The Bush administration is designing a new nuclear warhead that will replace aging stockpiles of weapons and counter emerging threats, according to Energy Department officials.
The Reliable Replacement Warhead is being drawn up at two Energy Department nuclear weapons laboratories and, if produced, would be the first new strategic warhead in more than a decade.
The warhead is part of a nuclear modernization program revealed Wednesday before the House Armed Services subcommittee on strategic forces by Thomas P. D’Agostino, deputy administrator for defense programs in the department’s National Nuclear Security Administration (NNSA).
“It will improve the performance of individual warheads, and it will let us transform the infrastructure to be much more responsive, and because it does these things, it will allow us to keep far fewer warheads …,” NNSA Director Linton Brooks said in an interview yesterday.

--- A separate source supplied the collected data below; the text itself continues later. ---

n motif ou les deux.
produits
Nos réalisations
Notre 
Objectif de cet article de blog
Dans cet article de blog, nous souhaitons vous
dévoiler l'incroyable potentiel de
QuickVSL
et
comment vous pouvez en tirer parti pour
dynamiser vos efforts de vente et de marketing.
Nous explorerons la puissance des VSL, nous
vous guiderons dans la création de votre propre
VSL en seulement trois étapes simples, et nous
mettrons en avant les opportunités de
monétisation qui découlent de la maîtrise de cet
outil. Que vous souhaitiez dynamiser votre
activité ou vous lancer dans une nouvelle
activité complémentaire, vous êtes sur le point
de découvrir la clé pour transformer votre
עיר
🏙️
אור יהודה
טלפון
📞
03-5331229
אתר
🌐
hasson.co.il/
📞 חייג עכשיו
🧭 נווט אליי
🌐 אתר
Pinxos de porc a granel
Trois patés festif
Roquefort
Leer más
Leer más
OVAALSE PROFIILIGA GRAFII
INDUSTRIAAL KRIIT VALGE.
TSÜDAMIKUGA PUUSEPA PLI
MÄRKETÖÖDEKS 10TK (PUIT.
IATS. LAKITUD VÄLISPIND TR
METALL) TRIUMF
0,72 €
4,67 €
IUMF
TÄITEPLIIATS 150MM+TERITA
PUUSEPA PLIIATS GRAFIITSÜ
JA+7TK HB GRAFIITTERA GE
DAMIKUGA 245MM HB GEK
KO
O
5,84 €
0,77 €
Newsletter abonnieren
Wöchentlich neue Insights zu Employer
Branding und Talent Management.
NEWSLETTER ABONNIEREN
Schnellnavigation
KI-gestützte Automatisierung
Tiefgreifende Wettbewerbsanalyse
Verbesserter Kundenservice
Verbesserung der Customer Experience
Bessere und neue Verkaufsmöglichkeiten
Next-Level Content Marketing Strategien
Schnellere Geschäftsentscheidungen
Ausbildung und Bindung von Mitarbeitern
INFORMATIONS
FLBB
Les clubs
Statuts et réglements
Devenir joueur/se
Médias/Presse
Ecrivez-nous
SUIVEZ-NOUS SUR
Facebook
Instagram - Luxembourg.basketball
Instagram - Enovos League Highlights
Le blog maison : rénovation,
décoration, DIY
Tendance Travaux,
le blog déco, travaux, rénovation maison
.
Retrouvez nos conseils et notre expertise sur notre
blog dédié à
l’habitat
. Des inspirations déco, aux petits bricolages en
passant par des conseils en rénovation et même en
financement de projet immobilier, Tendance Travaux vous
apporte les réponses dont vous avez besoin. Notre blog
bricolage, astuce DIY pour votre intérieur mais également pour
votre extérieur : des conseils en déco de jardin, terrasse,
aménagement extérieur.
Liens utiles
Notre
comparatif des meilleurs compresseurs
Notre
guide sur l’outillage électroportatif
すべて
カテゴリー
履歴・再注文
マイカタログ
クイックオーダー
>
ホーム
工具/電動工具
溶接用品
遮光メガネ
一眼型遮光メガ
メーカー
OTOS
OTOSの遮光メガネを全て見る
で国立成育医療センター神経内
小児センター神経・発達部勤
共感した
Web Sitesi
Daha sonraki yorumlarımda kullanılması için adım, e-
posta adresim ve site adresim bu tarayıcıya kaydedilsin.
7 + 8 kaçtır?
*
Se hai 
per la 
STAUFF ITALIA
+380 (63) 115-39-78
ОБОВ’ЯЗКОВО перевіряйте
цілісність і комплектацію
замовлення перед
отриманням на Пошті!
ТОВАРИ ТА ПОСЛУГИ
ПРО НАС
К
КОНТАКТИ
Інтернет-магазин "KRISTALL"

Mr. Brooks said the warhead has very good support in Congress, which must fund the program. If the design is approved in November, it could be developed and produced by 2012, he said.
Mr. Brooks said the warhead is in many ways a “component replacement” program but that so many replacements and upgrades will be made that it could be considered new. It will be easier to build, use less dangerous materials and will involve new designs for greater safety, security and greater performance margins, he said.
The warhead has been described by U.S. officials as having a “modular” design that will allow it to be adapted to various delivery systems, including missiles, bombers or submarines.
“These replacement warheads have the same military characteristics, are carried on the same types of delivery systems and hold at risk the same targets as the warheads they replaced, but they have been redesigned for reliability, security and ease of maintenance,” Mr. D’Agostino said.
Modernizing the U.S. nuclear weapons complex is needed to counter “unanticipated events or emerging threats,” he said. It also will boost “the ability to anticipate innovations by an adversary and to counter them before our deterrent is degraded,” he said.
The U.S. nuclear modernization effort comes as both China and Russia are building up their strategic nuclear forces. Both nations were described in a recent Pentagon study as states at “strategic crossroads.”
China is deploying three new types of long-range nuclear missiles, and Russia has developed new strategic missiles designed to defeat U.S. missile defenses.
Marine Corps Gen. James E. Cartwright, commander of the U.S. Strategic Command, told the Senate Armed Services Committee last week that he supports the new warhead. The replacement warhead is “the key to transforming our aging Cold War nuclear weapons stockpile,” Gen. Cartwright said.
The U.S. nuclear warhead arsenal is being cut from about 10,000 warheads to about 6,000 over the next six years.
Another key goal of the new warhead program is to restore the infrastructure for producing nuclear weapons that has decreased sharply in both people and facilities since the collapse of the Soviet Union in 1991.